A significant proportion – some 16 per cent –
had opted for part-time work at the time of the survey and
an equal proportion said they had declined a promotion.
When asked to look back at their careers more than a third
of those surveyed had worked part-time at some stage.
Women leave their careers, she writes, for a combination
of reasons, sometimes to rear a family or to look after
elderly relatives and sometimes because work expectations
have risen to an unacceptable level.
One point I didn’t see listed as a reason for leaving
is “because they can”. Looking at many of the
issues behind career breaks, it seems to me that some of
these are just as significant for men, but because of their
traditional role as breadwinner, it is more difficult for
men to make a break.
The survey suggested, however, that a quarter of highly
qualified men were leaving their jobs for a period of time,
usually as a career change or to obtain extra qualifications,
rarely to undertake child care. Sometimes, Ms Hewlett found,
men are envious or angry at a wife’s decision to leave
work. One of those interviewed said: “I thought I
was marrying a high-earning professional, not a stay-at-home
wife.”
Near Giverny this past weekend we stayed at a family-run
bed-and-breakfast in a former hunting lodge. The man and
wife were both lawyers with five children. In this case
the mother was running the bed-and-breakfast while her husband
continued to work in a legal practice.
Could the arrangement have worked the other way around?
Of course it could. Would either party have been comfortable
with the alternative? I very much doubt it.
Had there been options for each party to mix-and-match
the way they worked, however, the possibility for both partners
to share dual roles could have proved attractive. As Ms
Hewlett points out, there is a dire need for alternative
career paths to run alongside what she calls the “male
competitive model.”
Some of the long-hours BlackBerry-dominated stories she
documents in the book are unacceptable for either sex yet
people, particularly in high-earning bonus-driven financial
jobs, are getting sucked in to working patterns that leave
them little time for socialising and family life.
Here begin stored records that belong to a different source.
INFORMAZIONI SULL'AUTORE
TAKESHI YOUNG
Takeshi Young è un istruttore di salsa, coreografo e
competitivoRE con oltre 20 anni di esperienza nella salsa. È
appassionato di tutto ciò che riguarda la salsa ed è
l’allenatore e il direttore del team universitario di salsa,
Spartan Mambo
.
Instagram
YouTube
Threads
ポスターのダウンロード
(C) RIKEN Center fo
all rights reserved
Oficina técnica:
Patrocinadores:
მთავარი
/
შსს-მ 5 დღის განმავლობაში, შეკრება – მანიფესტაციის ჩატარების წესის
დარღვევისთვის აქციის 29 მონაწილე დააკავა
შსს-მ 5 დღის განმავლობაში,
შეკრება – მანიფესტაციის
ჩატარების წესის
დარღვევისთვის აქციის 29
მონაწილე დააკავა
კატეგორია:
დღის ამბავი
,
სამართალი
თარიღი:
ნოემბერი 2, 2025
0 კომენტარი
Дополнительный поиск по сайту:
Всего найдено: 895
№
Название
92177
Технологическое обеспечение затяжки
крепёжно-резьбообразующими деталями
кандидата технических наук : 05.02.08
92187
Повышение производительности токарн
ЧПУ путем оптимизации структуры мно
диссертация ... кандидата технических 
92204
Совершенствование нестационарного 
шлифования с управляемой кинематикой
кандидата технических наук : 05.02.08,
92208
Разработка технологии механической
It’s good that some City employers are doing more
to cater for family lifestyles. Deutsche Bank, for example,
now offers a full service nursery at its City office. Lehman
Brothers runs a scheme called Encore that offers career-return
opportunities for those who have left finance. Ernst &
Young, meanwhile, have a series of measures promoting equality
including a women’s leadership conference held every
18 months.
But human resources initiatives alone are not sufficient
to change attitudes and assumptions that stigmatise those
who try to manage their careers in a way that does not seek
out ever more responsibilities and workloads.
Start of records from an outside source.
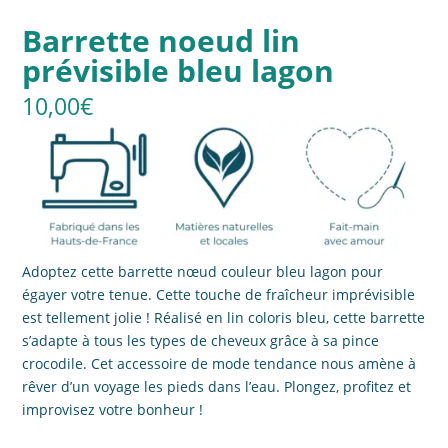
Barrette noeud lin
prévisible bleu lagon
10,00
€
Adoptez cette barrette nœud couleur bleu lagon pour
égayer votre tenue. Cette touche de fraîcheur imprévisible
est tellement jolie ! Réalisé en lin coloris bleu, cette barrette
s’adapte à tous les types de cheveux grâce à sa pince
crocodile. Cet accessoire de mode tendance nous amène à
rêver d’un voyage les pieds dans l’eau. Plongez, profitez et
improvisez votre bonheur !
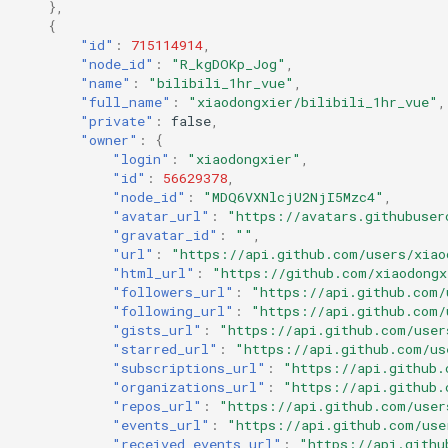
},
{
"id"
:
715114914
,
"node_id"
:
"R_kgDOKp_Jog"
,
"name"
:
"bilibili_1hr_vue"
,
"full_name"
:
"xiaodongxier/bilibili_1hr_vue"
,
"private"
:
false
,
"owner"
:
{
"login"
:
"xiaodongxier"
,
"id"
:
56629378
,
"node_id"
:
"MDQ6VXNlcjU2NjI5Mzc4"
,
"avatar_url"
:
"https://avatars.githubuser
"gravatar_id"
:
""
,
"url"
:
"https://api.github.com/users/xiao
"html_url"
:
"https://github.com/xiaodongx
"followers_url"
:
"https://api.github.com/
"following_url"
:
"https://api.github.com/
"gists_url"
:
"https://api.github.com/user
"starred_url"
:
"https://api.github.com/us
"subscriptions_url"
:
"https://api.github.
"organizations_url"
:
"https://api.github.
"repos_url"
:
"https://api.github.com/user
"events_url"
:
"https://api.github.com/use
"received_events_url"
:
"https://api.githu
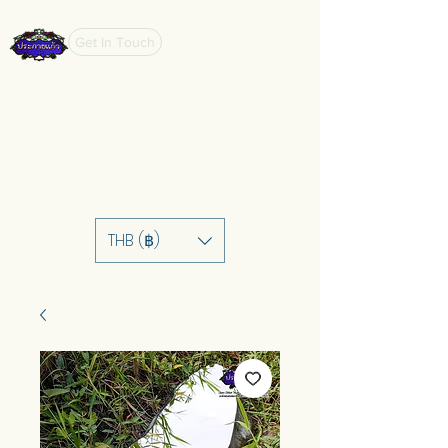
Get In Touch
THB (฿)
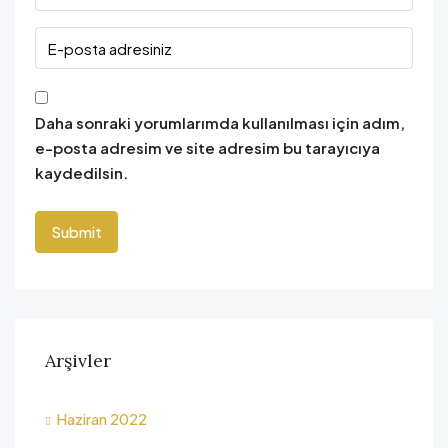
Daha sonraki yorumlarımda kullanılması için adım,
e-posta adresim ve site adresim bu tarayıcıya
kaydedilsin.
Arşivler
Haziran 2022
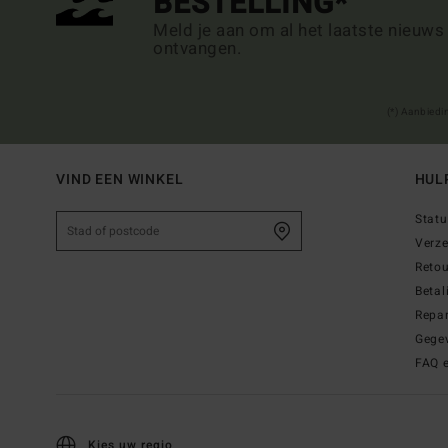
BESTELLING*
Meld je aan om al het laatste nieuws
ontvangen.
(*) Aanbiedi
VIND EEN WINKEL
HUL
Statu
Verz
Reto
Betal
Repar
Gege
FAQ 
Kies uw regio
Since women have been the losers within the traditional
obsession with career ladders it is right that they should
be leading change now. Ms Hewlett has established an organisation
called the Hidden Brain Drain Task Force as a catalyst for
these changes in companies. In this case, at least, the
name says it all.
Off-Ramps and On-Ramps, Keeping Talented Women on the
Road to Success, by Sylvia Ann Hewlett, is published by
Harvard Business School Press, price $29.95.